Consequently the verse quoted from the Percy MS. of Archie o’ Cafield may be improved and placed in the lips of Lord Scrope, in Kinmont Willie. But there is no evidence that Scott ever saw or even heard of this Percy MS., and probably he got the verse from recitation.

Now the affair of the rescue of Kinmont Willie was much more important and resonant than the two other rescues, and was certain to give rise to a ballad, which would contain much the same formulæ as the other two. The ballad-maker, like Homer, always uses a formula if he can find one. But Kinmont Willie is so much superior to the two others, so epic in its speed and concentration of incidents, that the question rises, had Scott even fragments of an original ballad of the Kinmont, “much mangled by reciters,” as he admits, or did he compose the whole? No MS. copies exist at Abbotsford. There is only one hint. In a list of twenty-two ballads, pasted into a commonplace book, eleven are marked X (as if he had obtained them), and eleven others are unmarked, as if they were still to seek. Unmarked is Kinmount Willie.

Did he find it, or did he make it all?

In 1888, in a note to Kinmont Willie, I wrote: “There is a prose account very like the ballad in Scott of Satchells’ History of the Name of Scott” (1688). Satchells’ long-winded story is partly in unrhymed and unmetrical lines, partly in rhymes of various metres. The man, born in 1613, was old, had passed his life as a soldier; certainly could not write, possibly could not read.

Colonel Elliot “believes that Sir Walter wrote the whole from beginning to end, and that it is, in fact, a clever and extremely beautiful paraphrase of Satchells’ rhymes.” [130a]

This thorough scepticism is not a novelty, as Colonel Elliot quotes me I had written years ago, “In Kinmont Willie, Scott has been suspected of making the whole ballad.” I did not, as the Colonel says, “mention the names of the sceptics or the grounds of their suspicions.” “The sceptics,” or one of them, was myself: I had “suspected” on much the same grounds as Colonel Elliot’s own, and I shall give my reasons for adopting a more conservative opinion. One reason is merely subjective.
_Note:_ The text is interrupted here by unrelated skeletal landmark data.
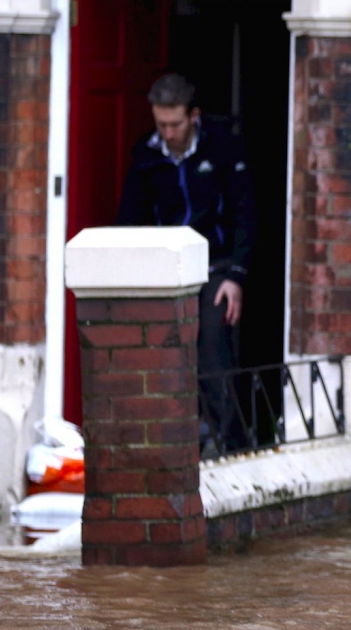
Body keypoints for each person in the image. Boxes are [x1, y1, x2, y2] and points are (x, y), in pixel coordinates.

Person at [117, 73, 257, 452]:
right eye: (161, 124)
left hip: (216, 264)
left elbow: (246, 213)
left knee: (212, 344)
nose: (168, 132)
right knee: (162, 349)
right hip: (164, 268)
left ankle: (228, 443)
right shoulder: (146, 156)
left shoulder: (223, 148)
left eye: (175, 124)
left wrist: (237, 275)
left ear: (193, 116)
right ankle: (167, 443)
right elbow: (131, 217)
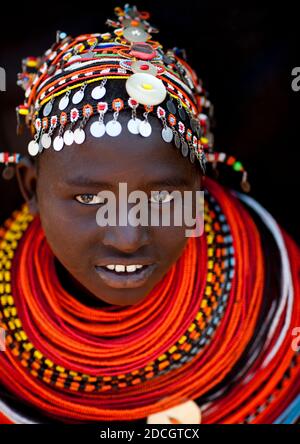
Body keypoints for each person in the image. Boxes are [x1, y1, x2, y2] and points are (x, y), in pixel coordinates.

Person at [0, 4, 299, 424]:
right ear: (31, 189)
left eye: (162, 198)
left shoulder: (275, 287)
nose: (127, 237)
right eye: (89, 200)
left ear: (199, 188)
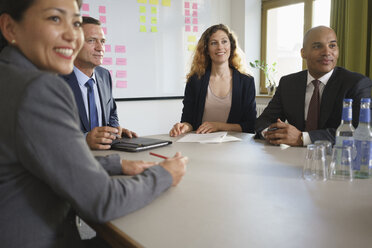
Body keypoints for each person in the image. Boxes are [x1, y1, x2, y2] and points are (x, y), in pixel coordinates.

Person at [0, 0, 187, 247]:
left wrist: (116, 163)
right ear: (10, 28)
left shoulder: (10, 75)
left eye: (76, 23)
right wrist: (163, 175)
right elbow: (102, 200)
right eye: (55, 18)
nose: (71, 35)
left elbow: (50, 154)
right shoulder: (40, 87)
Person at [255, 26, 372, 146]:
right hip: (292, 157)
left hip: (337, 159)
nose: (327, 52)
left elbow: (358, 132)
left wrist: (302, 138)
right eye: (318, 46)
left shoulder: (357, 84)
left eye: (332, 46)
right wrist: (272, 134)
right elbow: (264, 121)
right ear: (303, 53)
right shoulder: (288, 83)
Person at [169, 24, 256, 137]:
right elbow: (188, 120)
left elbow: (250, 125)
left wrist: (218, 126)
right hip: (200, 143)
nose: (220, 47)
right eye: (214, 43)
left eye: (224, 41)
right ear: (206, 49)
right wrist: (183, 126)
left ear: (231, 46)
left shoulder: (246, 81)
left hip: (233, 146)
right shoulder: (195, 80)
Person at [62, 16, 135, 150]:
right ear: (73, 44)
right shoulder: (56, 79)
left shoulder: (104, 75)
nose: (100, 48)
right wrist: (85, 139)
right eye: (91, 41)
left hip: (106, 155)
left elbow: (111, 113)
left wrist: (114, 132)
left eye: (102, 41)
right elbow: (52, 132)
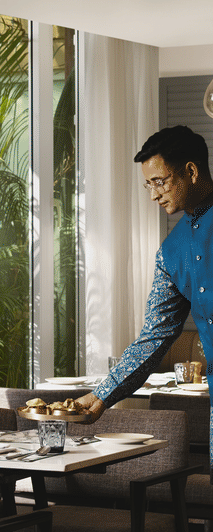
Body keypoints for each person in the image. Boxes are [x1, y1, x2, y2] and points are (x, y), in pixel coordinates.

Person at [78, 125, 213, 475]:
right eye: (148, 184)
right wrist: (101, 395)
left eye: (159, 181)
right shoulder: (170, 252)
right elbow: (154, 336)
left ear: (191, 171)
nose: (153, 194)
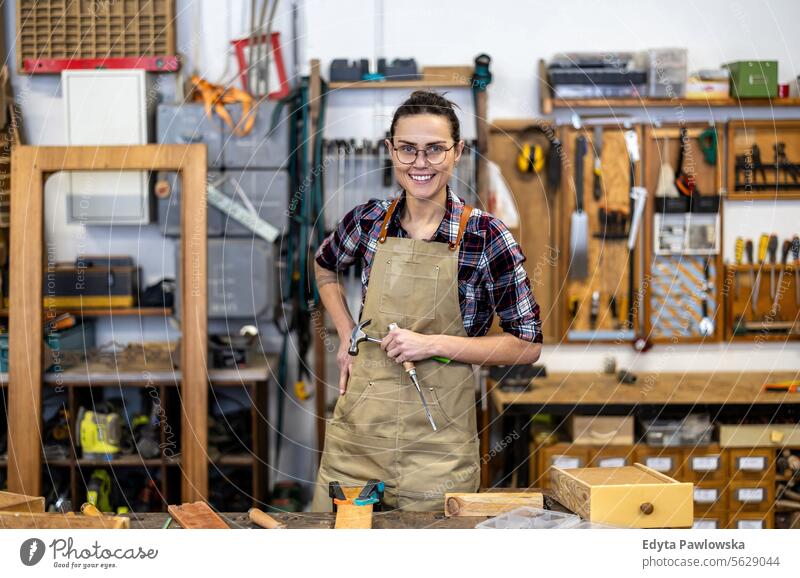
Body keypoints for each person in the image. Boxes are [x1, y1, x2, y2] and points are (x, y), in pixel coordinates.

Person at [310, 90, 542, 512]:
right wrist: (347, 334)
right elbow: (324, 266)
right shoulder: (366, 221)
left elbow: (527, 345)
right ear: (391, 151)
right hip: (359, 441)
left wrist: (432, 344)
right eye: (408, 149)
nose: (420, 163)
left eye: (435, 149)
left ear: (457, 153)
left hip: (438, 450)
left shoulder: (488, 237)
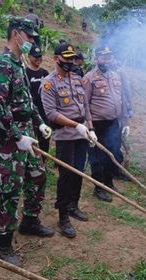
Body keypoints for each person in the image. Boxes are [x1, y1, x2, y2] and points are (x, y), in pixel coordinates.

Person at [0, 17, 54, 267]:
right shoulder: (1, 64)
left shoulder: (19, 64)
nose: (32, 41)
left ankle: (29, 221)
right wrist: (16, 136)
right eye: (30, 37)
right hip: (7, 141)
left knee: (37, 175)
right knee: (9, 191)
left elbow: (27, 102)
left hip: (26, 133)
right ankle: (2, 244)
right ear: (16, 34)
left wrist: (40, 122)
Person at [41, 43, 96, 238]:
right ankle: (63, 215)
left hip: (82, 133)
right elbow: (51, 113)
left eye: (73, 58)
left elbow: (86, 106)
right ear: (56, 58)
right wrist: (76, 125)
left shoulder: (77, 78)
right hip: (65, 135)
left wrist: (90, 127)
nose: (70, 62)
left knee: (79, 172)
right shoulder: (49, 83)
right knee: (66, 175)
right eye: (66, 58)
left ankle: (74, 205)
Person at [83, 46, 131, 202]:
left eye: (109, 57)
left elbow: (122, 100)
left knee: (113, 154)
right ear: (96, 58)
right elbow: (85, 104)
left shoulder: (116, 76)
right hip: (97, 124)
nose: (107, 60)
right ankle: (99, 187)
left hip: (113, 123)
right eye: (103, 57)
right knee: (97, 157)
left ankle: (109, 183)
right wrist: (89, 127)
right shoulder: (89, 78)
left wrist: (125, 122)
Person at [25, 44, 50, 152]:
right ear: (29, 57)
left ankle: (43, 162)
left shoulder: (45, 73)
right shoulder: (25, 73)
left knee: (45, 139)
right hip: (30, 112)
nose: (39, 59)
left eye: (40, 56)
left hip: (44, 111)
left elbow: (49, 91)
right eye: (36, 56)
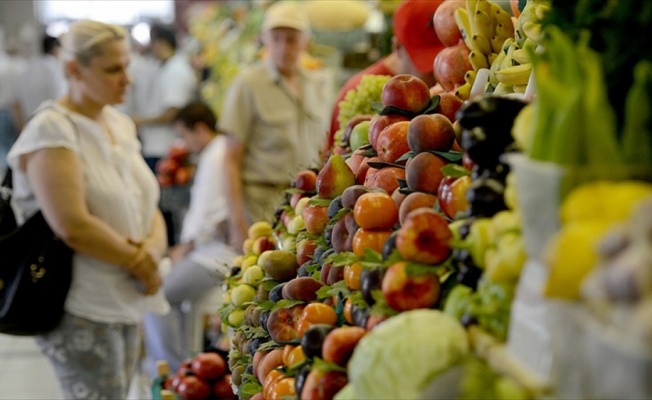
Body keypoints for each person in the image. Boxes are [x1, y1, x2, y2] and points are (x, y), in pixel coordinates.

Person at [6, 20, 168, 399]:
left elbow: (147, 203)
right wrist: (141, 263)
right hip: (82, 304)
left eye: (127, 65)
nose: (126, 78)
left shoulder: (118, 123)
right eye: (113, 69)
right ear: (74, 70)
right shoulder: (53, 130)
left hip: (127, 297)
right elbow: (72, 225)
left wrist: (154, 252)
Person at [219, 0, 332, 251]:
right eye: (276, 38)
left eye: (291, 39)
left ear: (305, 41)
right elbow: (230, 160)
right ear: (264, 40)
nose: (283, 47)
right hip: (260, 207)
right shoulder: (247, 85)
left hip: (304, 206)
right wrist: (237, 225)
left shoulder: (317, 83)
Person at [142, 101, 238, 378]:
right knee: (168, 290)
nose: (184, 144)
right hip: (207, 248)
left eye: (184, 135)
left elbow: (212, 213)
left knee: (157, 294)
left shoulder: (217, 155)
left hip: (216, 254)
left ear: (200, 130)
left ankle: (173, 373)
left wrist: (185, 247)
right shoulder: (216, 153)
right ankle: (182, 362)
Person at [327, 0, 446, 148]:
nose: (441, 73)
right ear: (396, 47)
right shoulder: (355, 91)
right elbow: (332, 163)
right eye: (429, 63)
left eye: (447, 58)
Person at [132, 24, 198, 172]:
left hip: (166, 146)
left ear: (161, 43)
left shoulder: (176, 71)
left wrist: (141, 121)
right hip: (156, 144)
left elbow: (173, 112)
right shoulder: (163, 66)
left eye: (152, 42)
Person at [13, 34, 67, 131]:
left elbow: (16, 102)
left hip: (30, 125)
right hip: (53, 125)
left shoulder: (28, 68)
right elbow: (61, 98)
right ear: (55, 49)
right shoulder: (56, 68)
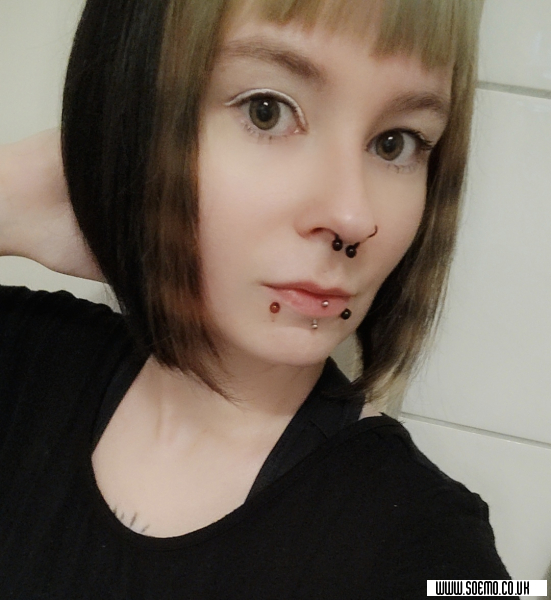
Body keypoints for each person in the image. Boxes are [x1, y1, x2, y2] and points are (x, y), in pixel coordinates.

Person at [0, 0, 517, 597]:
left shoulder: (432, 550)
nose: (354, 217)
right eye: (266, 111)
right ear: (136, 110)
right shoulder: (27, 358)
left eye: (395, 143)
As a man, by long familiarity with ancient works of art, Greek gems, for example, acquires a sense of their authenticity, or the reverse, so he does in the case of ballads—or thinks he does—but of course this result of experience is no ground of argument: experts are often gulled. The ballad varies in many points from Satchells’, which Colonel Elliot explains thus: “I think that the cause for the narrative at times diverging from that recorded by the rhymes (of Satchells), is due, partly to artistic considerations, partly to the author having wished to bring it more or less into conformity with history.” [131a]

Colonel Elliot quotes Scott’s preface to the ballad: “In many things Satchells agrees with the ballads current in his time” (1643–88), “from which in all probability he derived most of his information as to past events, and from which he occasionally pirates whole verses, as we noticed in the annotations upon the Raid of the Reidswire. In the present instance he mentions the prisoner’s large spurs (alluding to fetters), and some other little incidents noticed in the ballad, which therefore was probably well known in his day.”

As Satchells was born in 1613, while the rescue of Kinmont Willie by Buccleuch, out of Carlisle Castle, was in 1596, and as Satchells’ father was in that adventure (or so Satchells says) he probably knew much about the affair from fresh tradition. Colonel Elliot notices this, and says: “The probability of Satchells having obtained information from a hypothetical ballad is really quite an inadmissible argument.”

This comes near to begging the question. As contemporary incidents much less striking and famous than the rescue of Kinmont Willie were certainly recorded in ballads, the opinion that there was a ballad of Kinmont Willie is a legitimate hypothesis, which must be tested on its merits. For example, we shall ask, Does Satchells’ version yield any traces of ballad sources?

My own opinion has been anticipated by Mr. Frank Miller in his The Poets of Dumfriesshire (p. 33, 1910), and in ballad-lore Mr. Miller is well equipped. He says: “The balance of probability seems to be in favour of the originality of Kinmont Willie,” rather than of Satchells (he means, not of our Kinmont Willie as Scott gives it, but of a ballad concerning the Kinmont). “Captain Walter Scott’s” (of Satchells) “True History was certainly gathered out of the ballads current in his day, as well as out of formal histories, and his account of the assault on the Castle reads like a narrative largely due to suggestions from some popular lay.”